“Le dedicas demasiada atención al niño”: eso me dijo el médico. Pero no soy una madre histérica, solo soy su madre.
Si mi hijo fuera pequeño, quizás no me preocuparía tanto. Pero ya casi tiene quince años y sigue sin dormir por las noches. Se queda despierto hasta el amanecer y duerme de día, cuando debería estar estudiando, activo, socializando, viviendo. Hasta lo cambiamos a educación en casa, no por capricho, sino por necesidad: el chico simplemente no funciona con un horario normal.
No, no se la pasa jugando al ordenador ni enganchado al móvil. Lee. Escribe. Dibuja. Escucha conferencias en línea. Se mete en biología, programación e historia al mismo tiempo. Simplemente no puede dormir, como si su cerebro no supiera dónde está el botón de “apagar”.
Al principio lo observaba. Luego empecé a notar cosas raras: abría y cerrada el cajón diez veces seguidas, movía la alfombra sin razón, golpeaba la pared con los dedos. Me asusté. No porque molestara, sino porque era evidente que su sistema nervioso estaba al límite. Así que decidí buscar ayuda.
Fuimos al neurólogo. Nos mandó hacer pruebas. Todo salió normal. Luego, al psiquiatra. El médico nos recibió con una sonrisa fría y comenzó a hablar, no de mi hijo, sino de mí. Educado, pero distante, hasta que soltó su “diagnóstico”:
—Usted —me dijo— se ha pasado. Le dedica demasiado tiempo a su hijo. Lo ha… asfixiado con su amor.
Me quedé helada.
—¿Perdón?
—Los padres normales —continuó con tono de superioridad— ven a sus hijos en el desayuno y en la cena. Usted está siempre ahí. Y el resultado es que su hijo no tiene una psique, tiene un “modo invernadero”.
—Trabajo desde casa. ¿Eso es un crimen?
—¡El crimen es su ansiedad! —cortó él—. Ha recorrido medio Madrid buscando diagnósticos. Todo porque busca una enfermedad que no existe. Observa, escucha, analiza cada detalle. Quiere encontrar un problema para… sentirse necesaria.
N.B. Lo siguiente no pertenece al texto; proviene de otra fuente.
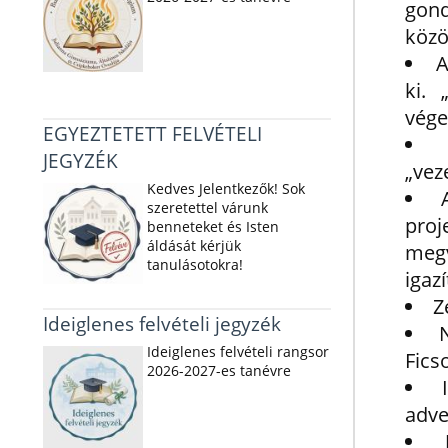
gond
közö
A
ki.
vége
EGYEZTETETT FELVÉTELI
JEGYZÉK
„vez
Kedves Jelentkezők! Sok
szeretettel várunk
pro
benneteket és Isten
áldását kérjük
megv
tanulásotokra!
igaz
Z
Ideiglenes felvételi jegyzék
Ideiglenes felvételi rangsor
Ficso
2026-2027-es tanévre
adve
—Disculpe, pero las pruebas las pidió el neurólogo —dije con calma—. Yo solo seguí sus indicaciones.
—Una madre normal habría dicho que no, ¡cuesta un dineral! Pero usted ni siquiera lo regaña. Mírelo, ahí está revolviendo los bolsillos. Malcriado. Desobediente. Y usted… blanda. Si fuera yo, me medicaría.
Y luego… empezó. Casi media hora de consulta, por la que pagué un pastizal, y el hombre se puso a hablar… de sí mismo.
De su hija, que no habla con nadie, se tiñe el pelo de azul, sale en invierno en pantalones cortos. Que fuma en el portal y se junta con gente rara. Que él toma ansiolíticos para aguantar. Que así es como hay que “aceptar” a un adolescente.
Escuché. Hasta el final. Le di las gracias y me fui.
Afuera, respiré aliviada.
¿Y sabes qué? No soy una madre histérica. Solo soy su madre. La que quiere entenderlo, ayudarlo, no dejarlo solo en ese caos de hormonas, miedos y noches en vela. Sí, estoy cerca. Sí, estamos juntos. Y si eso le molesta a alguien, entonces nunca entenderá lo que es el verdadero cuidado.
Ahora busco otro médico. Alguien tranquilo, respetuoso. No uno que use la consulta para desahogarse, sino que realmente nos escuche. Porque estoy segura de una cosa: amar a tu hijo no es un diagnóstico. Es lo normal. Es la maternidad.